Davis is the author of 275 scientific and popular articles and 20 books including One River (1996), The Wayfinders (2009), The Sacred Headwaters (2011), Into the Silence (2011) and River Notes (2012). His photographs have been widely exhibited and have appeared in 30 books and 100 magazines, including National Geographic, Time, Geo, People, Men’s Journal, and Outside. He was the co-curator of The Lost Amazon: The Photographic Journey of Richard Evans Schultes, first exhibited at the National Museum of Natural History, Smithsonian Institution. In 2012 he served as guest curator of No Strangers: Ancient Wisdom in the Modern World, an exhibit at the Annenberg Space for Photography in Los Angeles.
His many film credits include Light at the Edge of the World, an eight-hour documentary series written and produced for the National Geographic.

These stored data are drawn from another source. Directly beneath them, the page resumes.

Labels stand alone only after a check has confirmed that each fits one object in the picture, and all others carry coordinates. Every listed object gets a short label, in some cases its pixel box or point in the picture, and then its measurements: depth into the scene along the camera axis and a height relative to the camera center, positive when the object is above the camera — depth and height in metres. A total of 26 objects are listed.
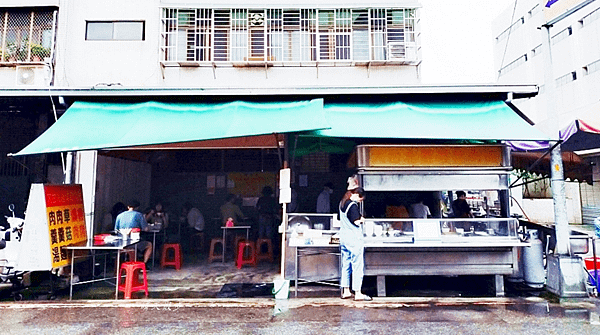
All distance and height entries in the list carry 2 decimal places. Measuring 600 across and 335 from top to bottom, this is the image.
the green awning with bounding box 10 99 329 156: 5.68 +1.40
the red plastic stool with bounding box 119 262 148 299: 6.16 -1.28
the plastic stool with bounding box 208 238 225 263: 9.20 -1.27
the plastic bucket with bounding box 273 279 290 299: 6.09 -1.42
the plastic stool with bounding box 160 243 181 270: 8.41 -1.24
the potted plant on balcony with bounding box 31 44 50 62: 10.66 +4.52
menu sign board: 6.09 -0.45
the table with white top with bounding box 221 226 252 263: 8.96 -0.67
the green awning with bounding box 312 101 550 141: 5.87 +1.41
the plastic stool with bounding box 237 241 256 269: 8.48 -1.17
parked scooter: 6.57 -0.91
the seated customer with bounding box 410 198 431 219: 9.32 -0.21
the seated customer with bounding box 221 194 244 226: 9.78 -0.20
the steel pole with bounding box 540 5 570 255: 6.30 +0.46
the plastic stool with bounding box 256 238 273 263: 9.12 -1.20
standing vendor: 5.94 -0.67
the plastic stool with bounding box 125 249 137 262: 7.28 -1.02
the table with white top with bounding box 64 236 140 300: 6.20 -0.70
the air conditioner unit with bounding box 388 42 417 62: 11.02 +4.61
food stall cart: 6.24 -0.49
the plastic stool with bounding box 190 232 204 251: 10.70 -1.11
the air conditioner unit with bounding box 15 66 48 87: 10.45 +3.75
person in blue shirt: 7.58 -0.36
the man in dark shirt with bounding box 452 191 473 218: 8.66 -0.11
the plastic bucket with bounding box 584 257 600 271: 6.50 -1.11
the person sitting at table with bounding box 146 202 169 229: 9.30 -0.30
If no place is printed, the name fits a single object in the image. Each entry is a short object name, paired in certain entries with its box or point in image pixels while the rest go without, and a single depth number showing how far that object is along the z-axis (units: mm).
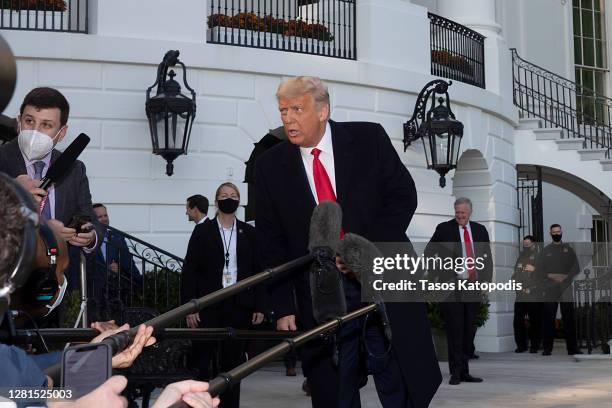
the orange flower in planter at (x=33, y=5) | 13094
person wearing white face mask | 4605
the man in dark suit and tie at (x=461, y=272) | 10891
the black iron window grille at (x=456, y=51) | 16531
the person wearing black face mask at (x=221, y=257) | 8273
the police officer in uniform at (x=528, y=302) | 16844
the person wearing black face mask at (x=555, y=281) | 16078
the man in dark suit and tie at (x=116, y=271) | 10602
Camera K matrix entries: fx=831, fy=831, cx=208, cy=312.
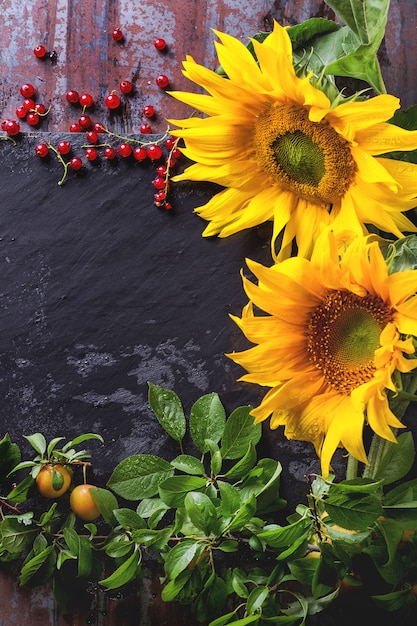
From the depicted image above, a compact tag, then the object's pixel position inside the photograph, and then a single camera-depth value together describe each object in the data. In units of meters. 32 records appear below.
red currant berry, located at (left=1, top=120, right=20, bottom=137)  0.96
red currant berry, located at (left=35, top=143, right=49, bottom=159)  0.96
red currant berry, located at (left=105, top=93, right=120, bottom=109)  0.99
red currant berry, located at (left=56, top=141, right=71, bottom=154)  0.96
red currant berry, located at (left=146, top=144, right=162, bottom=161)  0.95
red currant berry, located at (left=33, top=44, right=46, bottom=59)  1.00
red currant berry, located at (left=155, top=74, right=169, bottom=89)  0.99
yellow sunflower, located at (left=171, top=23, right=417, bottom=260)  0.76
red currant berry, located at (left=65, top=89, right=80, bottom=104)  0.99
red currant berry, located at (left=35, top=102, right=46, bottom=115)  0.99
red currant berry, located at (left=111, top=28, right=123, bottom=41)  1.00
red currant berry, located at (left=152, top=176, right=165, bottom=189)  0.95
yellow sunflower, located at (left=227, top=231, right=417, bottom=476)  0.75
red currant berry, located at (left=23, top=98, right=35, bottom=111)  0.99
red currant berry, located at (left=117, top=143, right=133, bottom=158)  0.95
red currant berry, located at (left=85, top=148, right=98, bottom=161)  0.96
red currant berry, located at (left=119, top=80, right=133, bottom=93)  0.99
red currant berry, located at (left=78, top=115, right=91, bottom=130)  0.98
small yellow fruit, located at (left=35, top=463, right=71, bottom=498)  0.89
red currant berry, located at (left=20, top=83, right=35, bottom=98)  0.99
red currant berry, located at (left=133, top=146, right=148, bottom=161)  0.95
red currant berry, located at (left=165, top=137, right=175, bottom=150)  0.95
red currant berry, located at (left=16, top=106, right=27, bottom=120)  0.99
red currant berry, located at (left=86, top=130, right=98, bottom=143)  0.96
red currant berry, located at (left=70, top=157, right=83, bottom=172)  0.96
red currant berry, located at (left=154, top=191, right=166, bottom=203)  0.94
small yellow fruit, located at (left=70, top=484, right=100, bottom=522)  0.89
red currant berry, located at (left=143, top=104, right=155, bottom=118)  0.99
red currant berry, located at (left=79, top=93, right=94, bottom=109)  0.99
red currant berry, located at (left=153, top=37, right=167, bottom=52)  1.00
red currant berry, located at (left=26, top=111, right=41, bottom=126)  0.99
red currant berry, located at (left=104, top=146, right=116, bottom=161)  0.95
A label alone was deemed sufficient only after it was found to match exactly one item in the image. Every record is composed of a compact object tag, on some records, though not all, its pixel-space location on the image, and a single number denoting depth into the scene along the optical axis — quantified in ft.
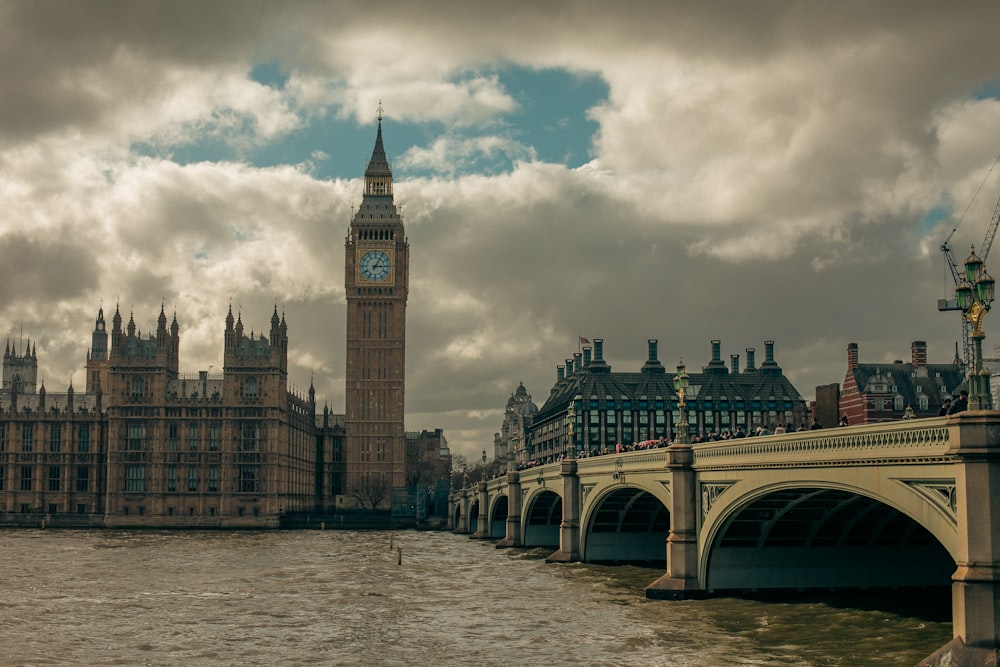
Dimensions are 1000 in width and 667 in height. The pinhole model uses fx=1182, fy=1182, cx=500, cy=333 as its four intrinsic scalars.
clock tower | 617.21
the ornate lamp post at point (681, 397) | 171.80
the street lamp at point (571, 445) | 262.88
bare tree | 607.78
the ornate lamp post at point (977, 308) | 98.89
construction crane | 430.61
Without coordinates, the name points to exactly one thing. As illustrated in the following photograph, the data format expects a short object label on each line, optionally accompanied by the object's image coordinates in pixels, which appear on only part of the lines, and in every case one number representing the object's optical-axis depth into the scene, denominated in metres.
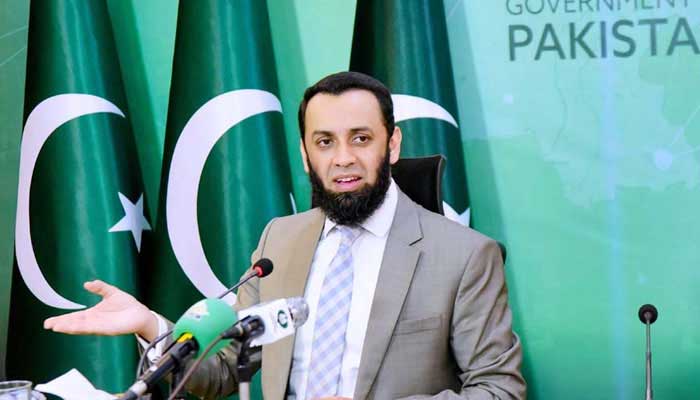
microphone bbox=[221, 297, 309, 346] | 3.10
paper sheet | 4.20
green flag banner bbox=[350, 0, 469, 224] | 6.84
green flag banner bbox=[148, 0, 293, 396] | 6.98
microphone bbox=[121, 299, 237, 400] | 3.03
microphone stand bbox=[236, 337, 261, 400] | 3.14
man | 4.54
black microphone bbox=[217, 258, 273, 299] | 3.75
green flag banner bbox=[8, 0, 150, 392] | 7.03
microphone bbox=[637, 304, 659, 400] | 5.45
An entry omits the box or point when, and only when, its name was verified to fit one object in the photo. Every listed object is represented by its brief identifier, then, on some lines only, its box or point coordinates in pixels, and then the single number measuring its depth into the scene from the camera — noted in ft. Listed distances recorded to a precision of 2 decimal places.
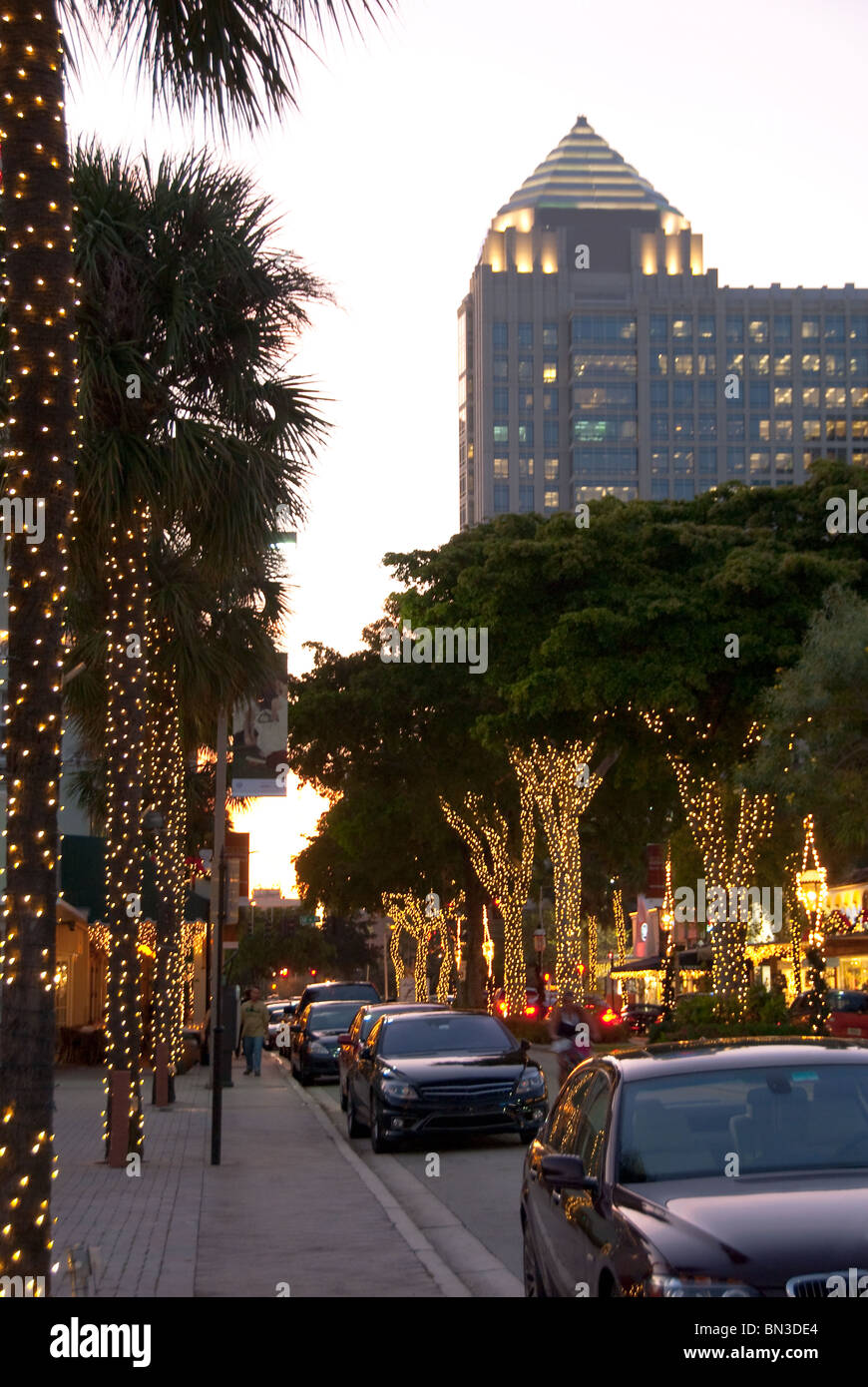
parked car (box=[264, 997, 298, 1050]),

A professional speaker for 30 years, Davis has lectured at over 200 universities and 250 corporations and professional associations. In 2009 he delivered the CBC Massey Lectures. He has spoken from the main stage at TED five times, and his three posted talks have been viewed by 3 million. His books have appeared in 20 languages and sold approximately one million copies.
Davis is the recipient of 11 honorary degrees, as well as the 2009 Gold Medal from the Royal Canadian Geographical Society for his contributions to anthropology and conservation, the 2011 Explorers Medal, the highest award of the Explorers Club, the 2012 David Fairchild Medal for botanical exploration, the 2013 Ness Medal for geography education from the Royal Geographical Society, and the 2015 Centennial Medal of the Graduate School of Arts and Sciences, Harvard University. His recent book, Into the Silence, received the 2012 Samuel Johnson prize, the top award for literary nonfiction in the English language. In 2016 he was made a Member of the Order of Canada.